- [Work task]
Copy the passage of the Outnumbered forum thread between "Sue: Karen!" and "girl or a boy?", inclusive, keeping every word and punctuation mark unchanged.

- [Reading text]

# Forum Other Languages English for Russians - Изучаем английский язык Practice your English  BBC's Outnumbered.

## Pretty Butterfly

Has anyone seen BBC's Outnumbered? It's about a family - Mum (Sue), Dad (Pete) and their three children Jake, Ben and Karen. I find it hilariously funny (although sometimes so awkward it's uncomfortable). The dialogue is partially improvised, so it's much more natural sounding than that of many other TV shows. It's also very British, so if you're interested in British culture you might like it (although bear in mind it is a sitcom so it's not totally realistic!) 
There are plenty of clips floating about on youtube. I wanted to share one of my favourites (transcription below, for those who would like it):  Mouse killer part 1 Mouse killer part 2 
Karen: Murderer!
Sue: What?!
Karen: You murdered a mouse and now it’s in a trap in the laundry room… (mutters) murderer.
Sue: I thought you were going to sort it.
Pete:	 It’s fine.
Karen: Murderer!
Sue: Why me, why are you blaming me?
Pete:	 You can’t have mice in the house, can you?
Karen: Why not?
Pete:	 Well, ‘cause they’re dirty and they smell.
Karen: So does Ben.
Pete:	 But they run around the house and they poo everywhere.
Karen: So does Ben.
Ben: That’s not fair, I had diarrhoea.
Karen: But you got it on that man’s shoes.
Pete:	 Yeah, they probably should have toilets on the millennium wheel. God, what a long half hour that was.
Sue: Anyway, Karen, it’s nearly teatime. Come and help me set the table, you did such a fantastic job last time.
Karen: No, you’re a mouse killer.
Sue: Karen!
----
Karen: Where’s that mouse that you killed?
Pete: I put it in a plastic bag in the bin.
Karen: I want to give it a proper funeral in the garden. It needs closure.
Pete: Closure… Right! Well, as long as you promise to keep in the plastic bag – don’t snatch! – and you thoroughly wash your hands afterwards.
Karen: Is it a girl or a boy?
Pete: I haven’t had the results of the post-mortem.

- [Provided records]
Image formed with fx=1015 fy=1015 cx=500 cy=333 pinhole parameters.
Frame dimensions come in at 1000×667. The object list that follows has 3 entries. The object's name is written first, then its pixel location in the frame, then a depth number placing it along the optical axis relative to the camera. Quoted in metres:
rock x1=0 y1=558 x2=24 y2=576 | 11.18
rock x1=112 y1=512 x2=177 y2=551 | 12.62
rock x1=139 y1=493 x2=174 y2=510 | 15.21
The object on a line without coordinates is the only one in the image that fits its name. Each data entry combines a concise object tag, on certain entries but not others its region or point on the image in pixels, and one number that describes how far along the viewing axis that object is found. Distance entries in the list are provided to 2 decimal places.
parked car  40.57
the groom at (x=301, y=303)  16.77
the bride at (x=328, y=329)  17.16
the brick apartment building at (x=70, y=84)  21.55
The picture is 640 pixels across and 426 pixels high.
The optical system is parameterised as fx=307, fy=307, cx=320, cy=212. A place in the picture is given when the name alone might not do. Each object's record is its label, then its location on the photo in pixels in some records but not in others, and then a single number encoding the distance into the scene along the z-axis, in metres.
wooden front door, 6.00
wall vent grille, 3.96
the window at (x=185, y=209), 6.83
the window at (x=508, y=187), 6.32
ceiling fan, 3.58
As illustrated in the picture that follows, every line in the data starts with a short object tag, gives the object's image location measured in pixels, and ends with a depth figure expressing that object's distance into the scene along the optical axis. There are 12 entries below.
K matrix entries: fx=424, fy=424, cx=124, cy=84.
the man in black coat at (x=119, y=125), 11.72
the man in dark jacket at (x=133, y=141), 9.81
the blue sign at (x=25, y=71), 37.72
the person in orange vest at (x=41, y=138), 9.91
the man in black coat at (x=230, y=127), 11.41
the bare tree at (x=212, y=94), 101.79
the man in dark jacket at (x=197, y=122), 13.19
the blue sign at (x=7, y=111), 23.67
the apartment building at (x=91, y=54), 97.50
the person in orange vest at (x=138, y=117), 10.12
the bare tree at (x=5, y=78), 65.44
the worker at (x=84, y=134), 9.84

--

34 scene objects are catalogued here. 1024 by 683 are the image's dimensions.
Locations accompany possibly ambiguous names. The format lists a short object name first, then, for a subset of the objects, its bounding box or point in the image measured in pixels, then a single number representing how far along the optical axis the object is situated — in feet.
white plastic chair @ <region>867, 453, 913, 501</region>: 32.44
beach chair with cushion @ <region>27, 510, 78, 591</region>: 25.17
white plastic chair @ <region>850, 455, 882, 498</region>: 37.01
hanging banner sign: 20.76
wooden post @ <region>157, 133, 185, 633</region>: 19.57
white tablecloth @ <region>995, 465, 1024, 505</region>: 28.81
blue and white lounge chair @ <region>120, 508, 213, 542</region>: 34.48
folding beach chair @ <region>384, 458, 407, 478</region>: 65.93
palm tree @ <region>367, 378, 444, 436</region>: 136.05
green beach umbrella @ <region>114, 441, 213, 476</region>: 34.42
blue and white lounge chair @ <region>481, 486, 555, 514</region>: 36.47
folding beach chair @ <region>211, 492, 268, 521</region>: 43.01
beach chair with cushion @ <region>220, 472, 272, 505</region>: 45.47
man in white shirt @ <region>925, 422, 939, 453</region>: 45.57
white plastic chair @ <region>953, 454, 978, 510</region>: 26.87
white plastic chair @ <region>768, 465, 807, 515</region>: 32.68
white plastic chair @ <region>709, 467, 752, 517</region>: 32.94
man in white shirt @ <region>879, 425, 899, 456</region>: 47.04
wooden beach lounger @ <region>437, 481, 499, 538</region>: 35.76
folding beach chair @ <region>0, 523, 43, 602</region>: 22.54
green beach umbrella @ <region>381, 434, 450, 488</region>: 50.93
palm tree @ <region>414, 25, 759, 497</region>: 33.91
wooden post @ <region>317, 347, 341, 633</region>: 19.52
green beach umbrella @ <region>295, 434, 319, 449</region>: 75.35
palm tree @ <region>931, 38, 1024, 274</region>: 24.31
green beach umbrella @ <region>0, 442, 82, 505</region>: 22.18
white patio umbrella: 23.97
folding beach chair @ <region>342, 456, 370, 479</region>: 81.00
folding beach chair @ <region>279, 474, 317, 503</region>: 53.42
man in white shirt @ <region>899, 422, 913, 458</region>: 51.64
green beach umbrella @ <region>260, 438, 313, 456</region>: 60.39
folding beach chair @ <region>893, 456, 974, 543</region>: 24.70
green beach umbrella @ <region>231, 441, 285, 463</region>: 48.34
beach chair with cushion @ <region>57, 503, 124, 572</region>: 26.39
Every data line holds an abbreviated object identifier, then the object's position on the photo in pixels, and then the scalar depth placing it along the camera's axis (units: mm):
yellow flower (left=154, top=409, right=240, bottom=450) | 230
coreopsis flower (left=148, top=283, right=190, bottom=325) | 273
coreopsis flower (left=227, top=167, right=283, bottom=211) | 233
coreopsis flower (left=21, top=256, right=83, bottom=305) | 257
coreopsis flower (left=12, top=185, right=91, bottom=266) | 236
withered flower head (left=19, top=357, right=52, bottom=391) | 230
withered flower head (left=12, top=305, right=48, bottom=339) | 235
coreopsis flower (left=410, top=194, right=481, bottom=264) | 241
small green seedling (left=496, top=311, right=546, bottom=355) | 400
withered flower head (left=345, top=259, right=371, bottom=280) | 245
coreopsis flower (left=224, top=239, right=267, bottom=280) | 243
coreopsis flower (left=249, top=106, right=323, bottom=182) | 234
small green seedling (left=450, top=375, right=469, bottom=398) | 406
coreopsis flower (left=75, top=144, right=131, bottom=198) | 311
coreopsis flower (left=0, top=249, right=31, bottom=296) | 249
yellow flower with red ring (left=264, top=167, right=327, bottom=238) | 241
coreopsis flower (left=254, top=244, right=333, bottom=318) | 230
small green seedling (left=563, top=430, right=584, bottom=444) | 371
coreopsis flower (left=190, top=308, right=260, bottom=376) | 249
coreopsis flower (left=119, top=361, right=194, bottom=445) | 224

- [Task result]
Sue: Karen!
----
Karen: Where’s that mouse that you killed?
Pete: I put it in a plastic bag in the bin.
Karen: I want to give it a proper funeral in the garden. It needs closure.
Pete: Closure… Right! Well, as long as you promise to keep in the plastic bag – don’t snatch! – and you thoroughly wash your hands afterwards.
Karen: Is it a girl or a boy?